I need some help

Hello,I know there are scientists among the members of this forum and some science-oriented people too, so maybe you can help me.I need to find (and buy) and enzyme or reagent that DEmethylates genomic DNA in vitro. That is, I have extracted genomic DNA from my organism into an extraction buffer (Tris and EDTA probably), and now I need to DEmethylate it (cytosine methylation, that is). Some companies sell 5-Azacytodine, which is a methyltransferase inhibitor. That's obviously not good for me because it has to be added to the organism to produce hypomethylation in vivo.
Any ideas on what could possibly do the job?

Thread moved here from the Proposed New Topics forum.

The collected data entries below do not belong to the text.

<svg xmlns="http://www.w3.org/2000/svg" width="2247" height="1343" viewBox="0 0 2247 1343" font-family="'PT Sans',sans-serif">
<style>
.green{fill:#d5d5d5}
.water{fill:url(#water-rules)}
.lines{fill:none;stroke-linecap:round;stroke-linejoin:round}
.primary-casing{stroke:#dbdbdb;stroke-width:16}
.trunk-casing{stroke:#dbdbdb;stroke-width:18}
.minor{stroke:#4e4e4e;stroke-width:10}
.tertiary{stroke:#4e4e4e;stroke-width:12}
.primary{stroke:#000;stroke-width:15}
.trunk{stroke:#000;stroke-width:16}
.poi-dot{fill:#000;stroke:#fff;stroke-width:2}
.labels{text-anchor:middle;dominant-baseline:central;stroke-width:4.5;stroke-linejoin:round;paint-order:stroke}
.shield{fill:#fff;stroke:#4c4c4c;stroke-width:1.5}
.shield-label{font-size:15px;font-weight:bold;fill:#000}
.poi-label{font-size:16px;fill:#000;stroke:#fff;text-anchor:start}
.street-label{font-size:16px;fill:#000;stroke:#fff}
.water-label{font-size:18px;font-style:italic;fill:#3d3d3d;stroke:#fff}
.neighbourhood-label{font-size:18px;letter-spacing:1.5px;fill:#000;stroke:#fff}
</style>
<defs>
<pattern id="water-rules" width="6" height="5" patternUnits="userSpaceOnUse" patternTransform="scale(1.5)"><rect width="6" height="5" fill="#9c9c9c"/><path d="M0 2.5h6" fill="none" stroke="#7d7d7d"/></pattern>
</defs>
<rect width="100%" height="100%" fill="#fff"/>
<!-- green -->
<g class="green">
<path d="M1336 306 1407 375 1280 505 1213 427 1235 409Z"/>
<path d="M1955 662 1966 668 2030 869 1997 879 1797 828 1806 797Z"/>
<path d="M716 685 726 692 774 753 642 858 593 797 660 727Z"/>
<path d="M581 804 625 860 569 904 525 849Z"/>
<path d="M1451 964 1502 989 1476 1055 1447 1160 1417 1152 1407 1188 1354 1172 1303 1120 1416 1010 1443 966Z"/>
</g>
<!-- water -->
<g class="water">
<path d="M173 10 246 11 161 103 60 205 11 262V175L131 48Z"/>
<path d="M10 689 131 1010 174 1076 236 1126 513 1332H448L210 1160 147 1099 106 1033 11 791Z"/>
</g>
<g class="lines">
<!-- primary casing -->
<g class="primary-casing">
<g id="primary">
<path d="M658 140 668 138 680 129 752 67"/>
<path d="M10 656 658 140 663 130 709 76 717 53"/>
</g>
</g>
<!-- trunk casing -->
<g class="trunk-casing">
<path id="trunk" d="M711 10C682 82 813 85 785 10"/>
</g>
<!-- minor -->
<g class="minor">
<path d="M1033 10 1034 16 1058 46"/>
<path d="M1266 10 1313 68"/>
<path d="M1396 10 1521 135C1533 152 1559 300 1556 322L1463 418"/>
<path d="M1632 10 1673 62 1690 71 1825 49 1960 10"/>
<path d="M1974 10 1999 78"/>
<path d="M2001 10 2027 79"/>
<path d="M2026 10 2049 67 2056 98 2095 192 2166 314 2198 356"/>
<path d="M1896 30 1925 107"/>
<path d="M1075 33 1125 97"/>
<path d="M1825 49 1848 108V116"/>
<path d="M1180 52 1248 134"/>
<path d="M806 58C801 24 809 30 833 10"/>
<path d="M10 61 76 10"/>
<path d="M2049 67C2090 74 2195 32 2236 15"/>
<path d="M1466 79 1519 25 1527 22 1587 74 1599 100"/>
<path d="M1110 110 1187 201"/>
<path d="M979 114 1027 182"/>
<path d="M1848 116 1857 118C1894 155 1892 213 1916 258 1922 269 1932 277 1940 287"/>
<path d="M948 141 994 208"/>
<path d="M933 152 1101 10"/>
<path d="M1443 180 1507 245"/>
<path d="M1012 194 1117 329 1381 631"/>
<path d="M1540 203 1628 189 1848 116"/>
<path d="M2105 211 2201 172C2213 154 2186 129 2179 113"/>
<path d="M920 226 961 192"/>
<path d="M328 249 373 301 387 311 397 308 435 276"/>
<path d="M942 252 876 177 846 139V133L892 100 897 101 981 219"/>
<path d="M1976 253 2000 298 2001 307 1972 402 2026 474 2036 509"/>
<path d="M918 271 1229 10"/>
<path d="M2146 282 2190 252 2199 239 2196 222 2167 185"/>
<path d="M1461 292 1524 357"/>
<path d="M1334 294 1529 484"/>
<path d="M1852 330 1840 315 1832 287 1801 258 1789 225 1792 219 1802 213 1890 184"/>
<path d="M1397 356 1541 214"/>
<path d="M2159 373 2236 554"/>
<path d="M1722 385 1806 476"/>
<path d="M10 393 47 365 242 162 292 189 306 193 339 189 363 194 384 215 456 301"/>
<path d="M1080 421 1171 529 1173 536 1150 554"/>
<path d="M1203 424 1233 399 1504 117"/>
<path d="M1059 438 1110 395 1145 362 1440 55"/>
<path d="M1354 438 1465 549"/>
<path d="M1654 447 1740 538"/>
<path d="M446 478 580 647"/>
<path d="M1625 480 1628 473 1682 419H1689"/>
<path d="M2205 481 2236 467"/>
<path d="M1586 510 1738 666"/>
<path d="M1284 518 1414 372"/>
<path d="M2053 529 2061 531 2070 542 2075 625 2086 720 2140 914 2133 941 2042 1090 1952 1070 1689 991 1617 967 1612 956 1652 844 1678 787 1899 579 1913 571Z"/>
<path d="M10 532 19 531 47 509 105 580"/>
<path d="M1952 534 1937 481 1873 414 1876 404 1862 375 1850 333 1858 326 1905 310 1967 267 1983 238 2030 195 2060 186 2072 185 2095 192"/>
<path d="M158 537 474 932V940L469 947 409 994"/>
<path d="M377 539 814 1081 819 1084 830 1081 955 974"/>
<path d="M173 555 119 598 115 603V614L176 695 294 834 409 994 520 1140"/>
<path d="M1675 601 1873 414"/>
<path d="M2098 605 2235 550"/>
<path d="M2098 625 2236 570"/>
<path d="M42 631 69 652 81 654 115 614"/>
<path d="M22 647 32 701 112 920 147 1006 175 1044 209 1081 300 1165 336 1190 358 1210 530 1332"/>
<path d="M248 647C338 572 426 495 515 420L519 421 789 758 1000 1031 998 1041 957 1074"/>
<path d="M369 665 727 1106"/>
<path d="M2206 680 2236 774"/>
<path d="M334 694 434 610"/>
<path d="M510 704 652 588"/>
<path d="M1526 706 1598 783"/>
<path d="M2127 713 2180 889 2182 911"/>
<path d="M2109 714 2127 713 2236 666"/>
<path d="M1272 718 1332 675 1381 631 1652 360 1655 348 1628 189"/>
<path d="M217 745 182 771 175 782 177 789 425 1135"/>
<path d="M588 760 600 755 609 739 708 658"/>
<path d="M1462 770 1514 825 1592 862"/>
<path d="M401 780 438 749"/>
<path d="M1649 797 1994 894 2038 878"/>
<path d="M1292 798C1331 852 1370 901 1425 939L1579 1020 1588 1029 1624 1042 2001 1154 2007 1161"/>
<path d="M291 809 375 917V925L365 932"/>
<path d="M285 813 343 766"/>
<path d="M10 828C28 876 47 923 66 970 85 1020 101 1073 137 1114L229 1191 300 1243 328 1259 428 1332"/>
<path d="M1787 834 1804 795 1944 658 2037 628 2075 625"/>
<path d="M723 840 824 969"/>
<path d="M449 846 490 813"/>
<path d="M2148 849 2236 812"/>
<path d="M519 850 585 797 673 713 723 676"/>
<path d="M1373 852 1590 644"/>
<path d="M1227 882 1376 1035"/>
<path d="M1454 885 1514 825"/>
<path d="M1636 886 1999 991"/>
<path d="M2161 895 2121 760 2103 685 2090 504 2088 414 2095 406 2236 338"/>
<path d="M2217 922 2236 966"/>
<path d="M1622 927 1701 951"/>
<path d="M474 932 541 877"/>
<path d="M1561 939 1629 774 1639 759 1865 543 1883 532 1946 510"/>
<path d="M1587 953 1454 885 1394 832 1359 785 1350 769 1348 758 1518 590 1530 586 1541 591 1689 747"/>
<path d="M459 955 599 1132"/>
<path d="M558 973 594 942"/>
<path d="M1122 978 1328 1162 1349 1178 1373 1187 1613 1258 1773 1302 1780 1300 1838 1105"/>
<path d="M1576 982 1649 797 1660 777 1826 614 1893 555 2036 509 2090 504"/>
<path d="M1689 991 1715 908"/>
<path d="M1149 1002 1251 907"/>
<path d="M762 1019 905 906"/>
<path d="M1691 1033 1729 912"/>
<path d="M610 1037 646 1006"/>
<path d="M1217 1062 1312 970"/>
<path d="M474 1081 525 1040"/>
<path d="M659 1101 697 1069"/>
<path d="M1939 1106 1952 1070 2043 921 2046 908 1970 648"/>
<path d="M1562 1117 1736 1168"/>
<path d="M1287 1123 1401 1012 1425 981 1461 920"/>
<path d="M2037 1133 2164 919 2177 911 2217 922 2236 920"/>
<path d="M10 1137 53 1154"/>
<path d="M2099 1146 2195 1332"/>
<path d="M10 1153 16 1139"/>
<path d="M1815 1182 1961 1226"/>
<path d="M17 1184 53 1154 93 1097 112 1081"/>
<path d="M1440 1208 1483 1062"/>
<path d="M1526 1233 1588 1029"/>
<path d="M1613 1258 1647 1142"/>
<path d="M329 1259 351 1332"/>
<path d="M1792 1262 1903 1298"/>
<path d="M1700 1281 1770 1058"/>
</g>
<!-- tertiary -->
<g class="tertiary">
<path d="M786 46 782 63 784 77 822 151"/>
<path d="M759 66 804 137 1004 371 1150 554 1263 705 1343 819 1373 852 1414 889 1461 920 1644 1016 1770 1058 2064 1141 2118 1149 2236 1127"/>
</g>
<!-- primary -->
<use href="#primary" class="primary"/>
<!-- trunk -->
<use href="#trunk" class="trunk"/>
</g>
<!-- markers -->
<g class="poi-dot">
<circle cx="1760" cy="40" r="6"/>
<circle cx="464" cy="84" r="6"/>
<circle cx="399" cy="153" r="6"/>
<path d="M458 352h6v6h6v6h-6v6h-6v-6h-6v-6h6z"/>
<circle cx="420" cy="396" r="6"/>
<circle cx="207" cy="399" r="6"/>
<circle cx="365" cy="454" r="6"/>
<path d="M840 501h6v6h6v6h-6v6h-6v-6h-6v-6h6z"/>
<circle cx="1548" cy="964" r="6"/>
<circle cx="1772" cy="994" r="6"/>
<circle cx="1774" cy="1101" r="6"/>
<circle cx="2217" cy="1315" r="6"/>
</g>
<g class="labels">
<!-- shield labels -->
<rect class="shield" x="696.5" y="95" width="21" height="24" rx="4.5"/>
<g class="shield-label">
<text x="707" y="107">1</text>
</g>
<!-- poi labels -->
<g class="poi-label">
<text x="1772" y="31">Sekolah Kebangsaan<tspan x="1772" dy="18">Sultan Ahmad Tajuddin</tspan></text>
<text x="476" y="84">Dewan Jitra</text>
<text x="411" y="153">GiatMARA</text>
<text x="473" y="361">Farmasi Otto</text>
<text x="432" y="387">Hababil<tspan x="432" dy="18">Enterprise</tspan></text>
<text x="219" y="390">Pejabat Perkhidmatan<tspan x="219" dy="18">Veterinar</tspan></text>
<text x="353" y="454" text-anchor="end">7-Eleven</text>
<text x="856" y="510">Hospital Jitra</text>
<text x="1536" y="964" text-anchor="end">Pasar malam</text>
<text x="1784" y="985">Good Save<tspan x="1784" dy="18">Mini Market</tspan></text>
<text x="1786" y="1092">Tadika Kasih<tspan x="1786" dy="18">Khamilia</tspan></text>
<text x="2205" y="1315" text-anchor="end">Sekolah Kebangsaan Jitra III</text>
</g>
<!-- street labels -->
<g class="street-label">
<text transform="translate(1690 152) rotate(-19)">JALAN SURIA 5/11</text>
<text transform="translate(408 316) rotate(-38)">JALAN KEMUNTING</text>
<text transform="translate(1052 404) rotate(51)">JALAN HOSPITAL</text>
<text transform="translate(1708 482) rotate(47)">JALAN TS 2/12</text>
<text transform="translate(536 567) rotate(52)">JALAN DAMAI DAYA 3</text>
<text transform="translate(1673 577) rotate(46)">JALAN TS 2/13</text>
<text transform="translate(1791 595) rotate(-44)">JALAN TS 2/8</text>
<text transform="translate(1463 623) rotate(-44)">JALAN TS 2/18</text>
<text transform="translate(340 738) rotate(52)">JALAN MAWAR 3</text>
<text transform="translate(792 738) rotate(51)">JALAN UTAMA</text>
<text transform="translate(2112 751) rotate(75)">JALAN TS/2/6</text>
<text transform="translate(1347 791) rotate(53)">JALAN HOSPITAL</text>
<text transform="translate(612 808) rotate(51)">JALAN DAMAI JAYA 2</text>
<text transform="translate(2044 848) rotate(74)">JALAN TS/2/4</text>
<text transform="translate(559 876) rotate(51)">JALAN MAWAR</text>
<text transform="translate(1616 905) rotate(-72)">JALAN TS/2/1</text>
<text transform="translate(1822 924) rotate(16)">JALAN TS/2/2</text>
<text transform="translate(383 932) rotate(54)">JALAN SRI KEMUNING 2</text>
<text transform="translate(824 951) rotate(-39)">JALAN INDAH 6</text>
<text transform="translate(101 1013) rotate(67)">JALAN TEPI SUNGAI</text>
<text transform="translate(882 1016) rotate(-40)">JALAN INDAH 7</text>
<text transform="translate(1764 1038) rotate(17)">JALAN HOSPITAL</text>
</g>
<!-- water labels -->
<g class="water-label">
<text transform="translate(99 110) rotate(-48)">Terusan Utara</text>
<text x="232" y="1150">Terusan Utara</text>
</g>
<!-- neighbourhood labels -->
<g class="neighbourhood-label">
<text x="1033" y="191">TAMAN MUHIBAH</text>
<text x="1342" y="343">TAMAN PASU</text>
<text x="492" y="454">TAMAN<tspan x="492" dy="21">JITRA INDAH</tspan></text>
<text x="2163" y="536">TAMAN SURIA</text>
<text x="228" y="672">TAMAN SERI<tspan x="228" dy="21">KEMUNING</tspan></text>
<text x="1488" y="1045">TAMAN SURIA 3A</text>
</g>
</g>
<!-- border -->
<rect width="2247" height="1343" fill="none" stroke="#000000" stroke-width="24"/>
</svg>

As far as I am aware there is nothing readily available that will do this in terms of demethylating the existing DNA.What is it you want to do with the unmethylated DNA exactly? Is it a control for some methylation assay, i.e. bisulfite sequencing or MS-PCR? If you just want demethylated sequence you could just whole genome amplify it and there would be little chance of pulling out a methylated sequence. You could even add a step using a methyl-Cytidine antibody to literally pull the methylated DNA out, but that would probably be unnecessary.Alternatively is there any suitable cell line you could get the DNA from, or a suitable tissue for primary cell culture? Then you could do a treatment with Valproate or 5-azacytidine and extract your genomic DNA from the cell culture.TTFN,WK

I did a form of MSAP on transposons - it's called Transposon Methylation Display (TMD). I cut the genome with methylation sensitive enzymes HpaII and MspI, ligate adaptors and PCR with an adaptor primer and a transposon primer. That way I get random fragments that show me the overall methylation status near transposons (I compare different generations of newly formed allopolyploid wheat). However, a lack of amplification means that the DNA is either methylated or that the sequence was eliminated. Doing the same reaction with hypomethylated DNA can give an indication of which is true. Whole genome amplification on wheat? Is that possible? Hexaplods of wheat have 17Gb genomes, only a tiny fraction of which is sequenced, which is annoying considering this is both a model organism for research and probably the most important agricultural crop in the world! We are going to try cell cultures for a different reason. But I think 5-Aza will not be good because transposons have a tendency to go crazy when the genome is hypomethylated in the plant. That's why I want to do it in vitro.This whole methylation business is tricky...
But at least I have an article from it, LOL! (I'm the second one)

Well since you didn't say it was in wheat I couldn't really be expected to know that was the organism you were talking about. That said I don't see why it shouldn't be possible, it isn't like you are doing gigabase length PCRs.I don't see why 100ng of wheat genomic DNA would be any less suitable than 100ng of any other sort of genomic DNA for WGA, and a quick slow and laborious back of the envelope calculation suggests that 100ng of genomic DNA should still have at least several thousand copies of your entire genome present even for a 17Gbp whopper. How big are the fragments you get usually? I guess that could be a problem if the WGA process wouldn't produce a long enough fragment.TTFN,WK

Sorry, sometimes I forget where my DNA comes from... I have never done WGA...The Qiagen website says the fragments from WGA are 10-100kb, that's OK by me.I think I'll check the option with my advisor, Thanks!